The goal is that the 10,000 entrepreneurs will collectively create one million jobs and generate $10 billion during the 10-year period. So far, the foundation says it has trained, mentored and funded over 9,000 young African entrepreneurs across 54 African countries through its entrepreneurship programmes. It provides capacity-building support, advisory and market linkages to over one million Africans through its digital networking platform, TEFConnect. This is very much in line with Elumelu’s “Africapitalism” philosophy — the idea of positioning the African private sector as the engine for growth and empowerment as well as prioritising social and economic wealth creation.

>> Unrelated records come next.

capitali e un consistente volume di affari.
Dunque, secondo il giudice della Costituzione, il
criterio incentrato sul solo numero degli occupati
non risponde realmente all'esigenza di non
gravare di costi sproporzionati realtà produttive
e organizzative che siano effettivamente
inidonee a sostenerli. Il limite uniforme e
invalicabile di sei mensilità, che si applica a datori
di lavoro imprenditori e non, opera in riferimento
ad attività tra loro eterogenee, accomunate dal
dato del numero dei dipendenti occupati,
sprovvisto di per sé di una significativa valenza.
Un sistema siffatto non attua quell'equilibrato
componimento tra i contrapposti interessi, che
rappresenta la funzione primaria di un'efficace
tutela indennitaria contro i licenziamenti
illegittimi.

The OML 17 acquisition comes with its own challenges, though. One is the local community dynamics in Rivers state, which might have discouraged Shell and its partners in the first place, but it would appear that was what Elumelu was referring to when he said he is from the Niger Delta and understands “engagement with communities”. There is also a growing global action to reduce dependence on fossil fuels. This is expected to negatively affect the future of crude oil. But many also argue that oil will always be relevant in the energy mix. As of today, it is still the most traded commodity, dusting steel, soya beans, iron, corn, gold, copper and aluminium, among others.
I conclude. Yes, the acquisition of 45 percent stake in OML 17 by Heirs Holdings and Transcorp is a major addition to indigenous operatorship in Nigeria’s upstream oil sector. This is some good news in these harsh times, more like riding against the tide. Yes, Elumelu has continued to show ambition as he expands his interests in the economy. I am happy for him. Yes, this is some cheery news at a time we are battling with recession and insecurity in Nigeria. However, my parting shot would be a warning: there is still a lot of work to do. The ultimate is for Elumelu and his team to make a major statement with a world-class performance with this new asset. Fly the Nigerian flag higher!